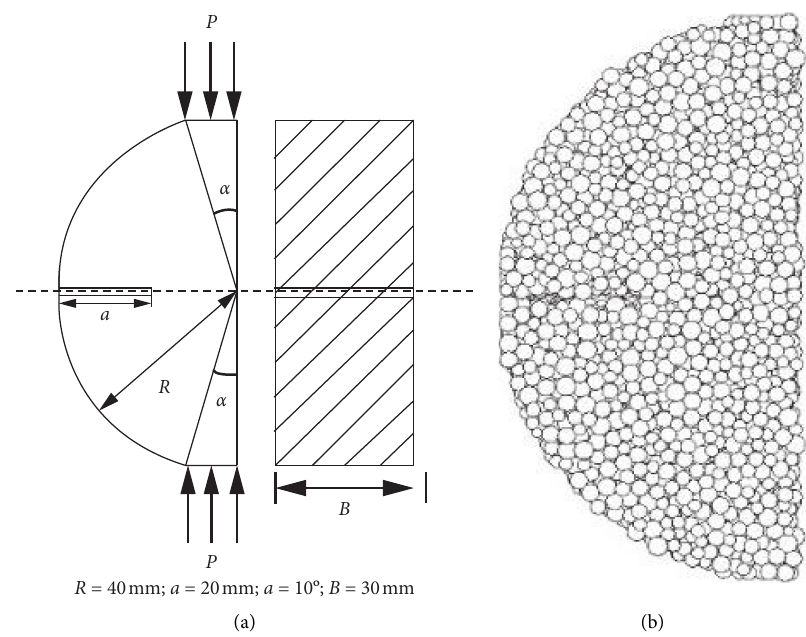
Figure 7: Edge cracked flattened semicircular disc model. (a) Model size. (b) PFC 3D model.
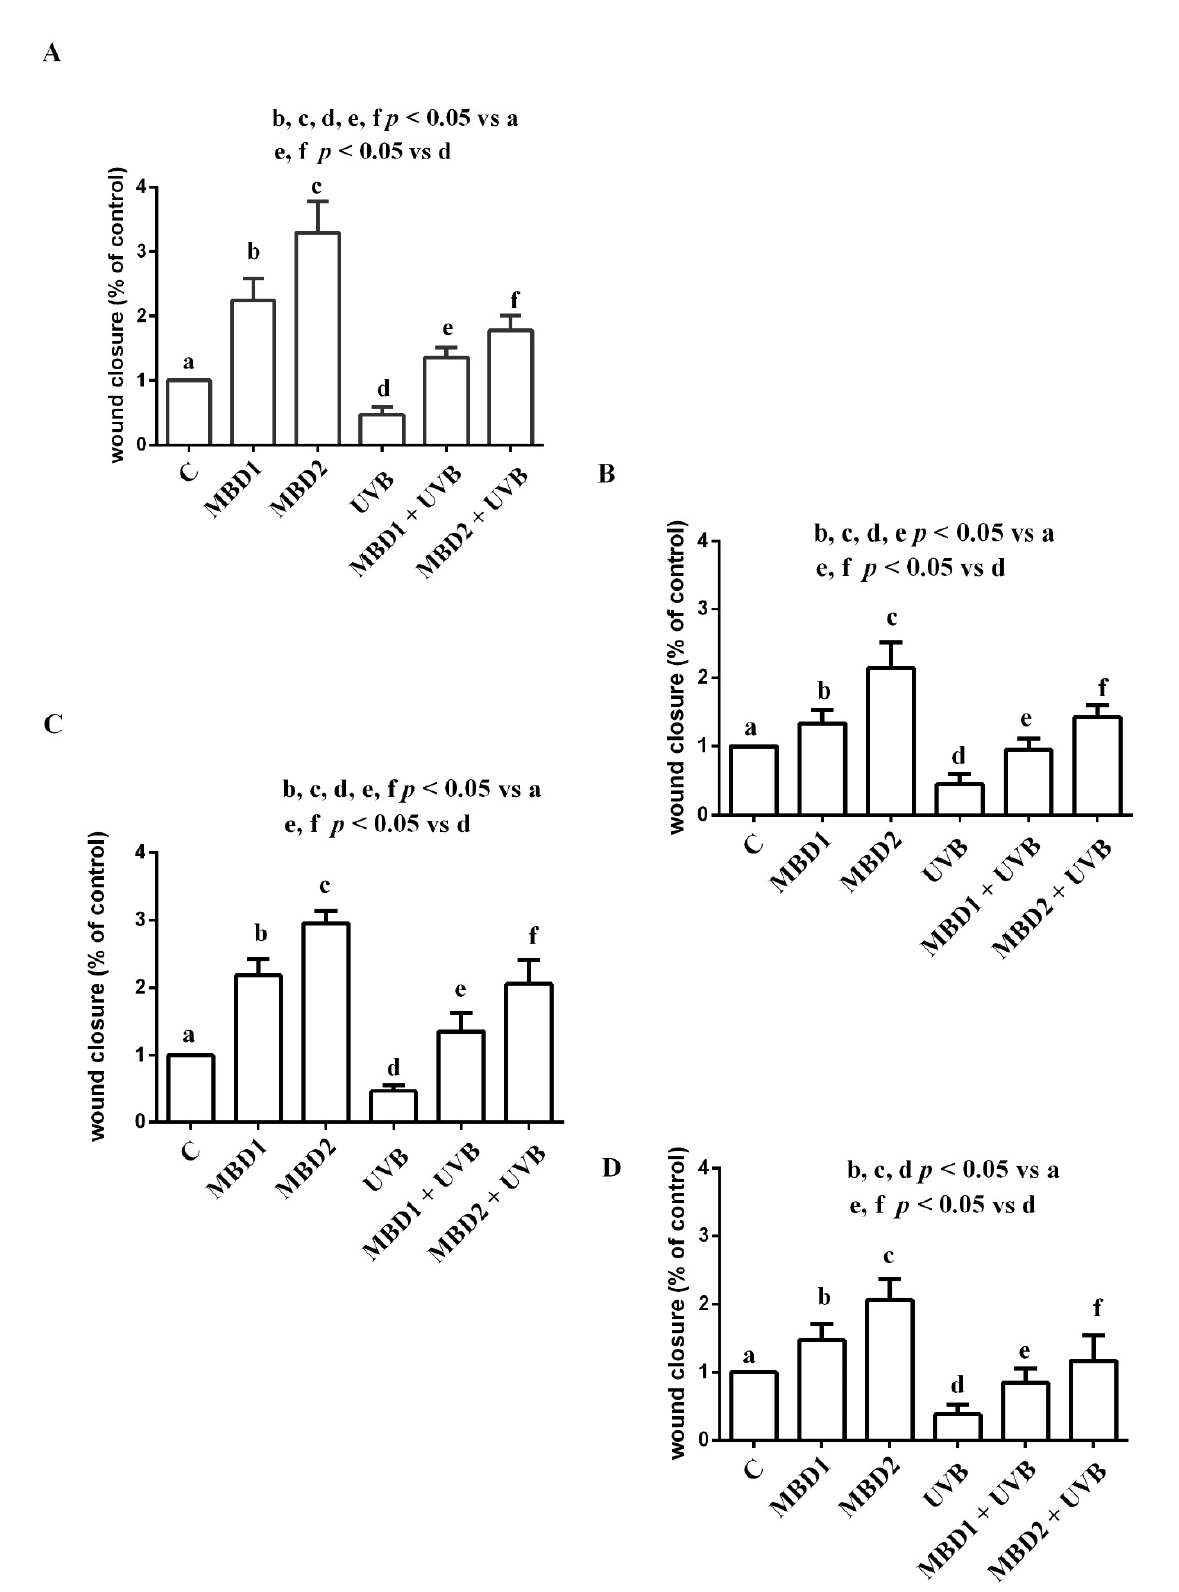
Figure 7. Effects of MBD with ( A , C ) and without PEG ( B , D ) on migration in ARPE-19 cells ( A , B ) and RGC-5 cells ( C , D ). MBD1: MBD at 3 × 10 −5 M. MBD2: MBD at 7.8 × 10 −4 M. UVB at 0.117 J/cm 2 (for 30 min). The results are means ± SD of repeated experiments. C: control cells (non-treated).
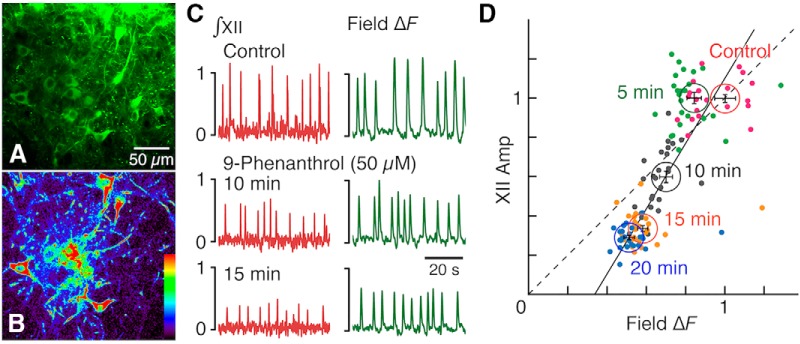
Perturbations of imaged pre-BötC inspiratory Ca2+ activity and electrophysiologically recorded hypoglossal motor output in the VgluT2-GCaMP6f transgenic mouse in vitro slice during application of TRPM4 channel inhibitor. A, Example of two-photon single optical plane image showing Cre-dependent GCaMP6f expression in pre-BötC glutamatergic neurons. B, Background subtracted (F – F0) ΔF image showing increased GCaMP6f fluorescence of individual neurons for the optical plane shown in A. C, Integrated inspiratory hypoglossal activity (∫ XII) and the spatially averaged field GCaMP6f fluorescence transients (ΔF), quantified as F – F0, of the optical plane shown in A during control time, and 10 and 15 min after bath-application of 9-phenanthrol (50 µm). D, Inspiratory burst-wise correlations of the field fluorescence ΔF and ∫ XII amplitudes (XII Amp; colored dots), and their grouped averages (circles with error cross bars: mean values ± SEM), normalized to their control values, for time windows 5, 10, 15, and 20 min after 9-phenanthrol application. Note that the 15- and 20-min point clusters are nearly superimposed, indicating quasi–steady state of the perturbations was achieved by 20 min. The identity line (dashed) and linear regression line (solid; Pearson correlation coefficient r = 0.74) indicate significant correlation between peak field ΔF and XII Amp.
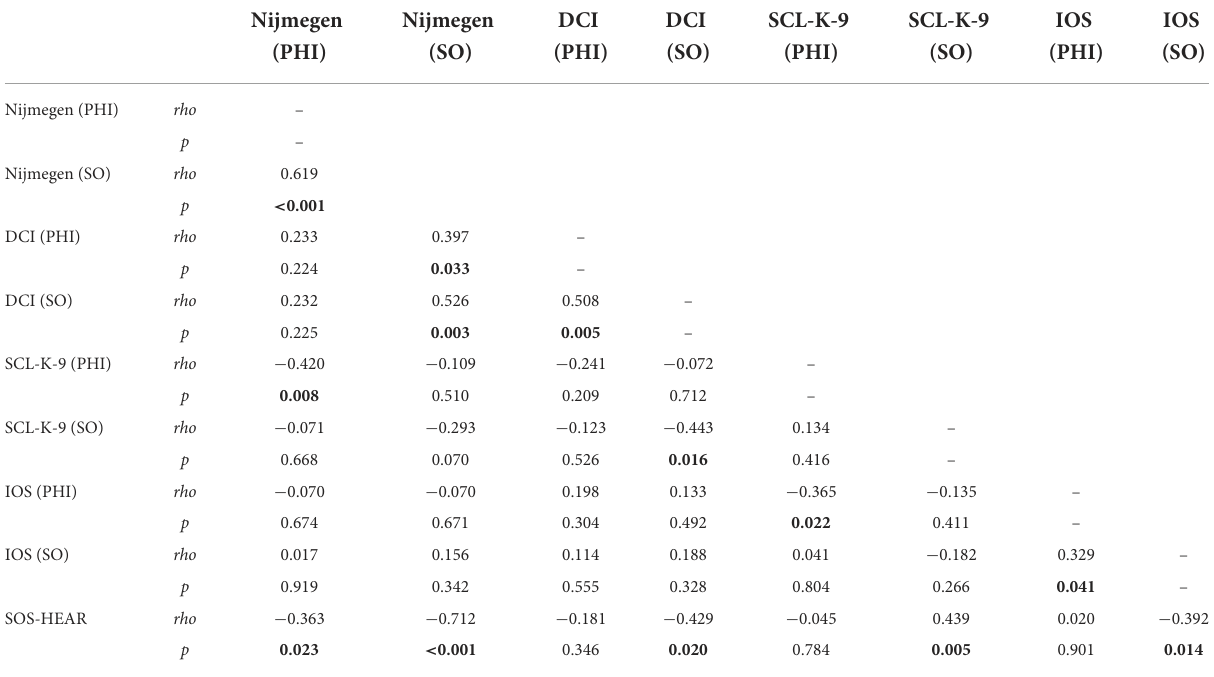
TABLE 6 Correlation between the questionnaires of spouses ( N =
════════════════
-- Instructions to follow --
Word for word and without any pictures, return all of the lines above.

-- Solved exercise --
Figure 7: Edge cracked flattened semicircular disc model. (a) Model size. (b) PFC 3D model.
Figure 7. Effects of MBD with ( A , C ) and without PEG ( B , D ) on migration in ARPE-19 cells ( A , B ) and RGC-5 cells ( C , D ). MBD1: MBD at 3 × 10 −5 M. MBD2: MBD at 7.8 × 10 −4 M. UVB at 0.117 J/cm 2 (for 30 min). The results are means ± SD of repeated experiments. C: control cells (non-treated).
Perturbations of imaged pre-BötC inspiratory Ca2+ activity and electrophysiologically recorded hypoglossal motor output in the VgluT2-GCaMP6f transgenic mouse in vitro slice during application of TRPM4 channel inhibitor. A, Example of two-photon single optical plane image showing Cre-dependent GCaMP6f expression in pre-BötC glutamatergic neurons. B, Background subtracted (F – F0) ΔF image showing increased GCaMP6f fluorescence of individual neurons for the optical plane shown in A. C, Integrated inspiratory hypoglossal activity (∫ XII) and the spatially averaged field GCaMP6f fluorescence transients (ΔF), quantified as F – F0, of the optical plane shown in A during control time, and 10 and 15 min after bath-application of 9-phenanthrol (50 µm). D, Inspiratory burst-wise correlations of the field fluorescence ΔF and ∫ XII amplitudes (XII Amp; colored dots), and their grouped averages (circles with error cross bars: mean values ± SEM), normalized to their control values, for time windows 5, 10, 15, and 20 min after 9-phenanthrol application. Note that the 15- and 20-min point clusters are nearly superimposed, indicating quasi–steady state of the perturbations was achieved by 20 min. The identity line (dashed) and linear regression line (solid; Pearson correlation coefficient r = 0.74) indicate significant correlation between peak field ΔF and XII Amp.
TABLE 6 Correlation between the questionnaires of spouses ( N =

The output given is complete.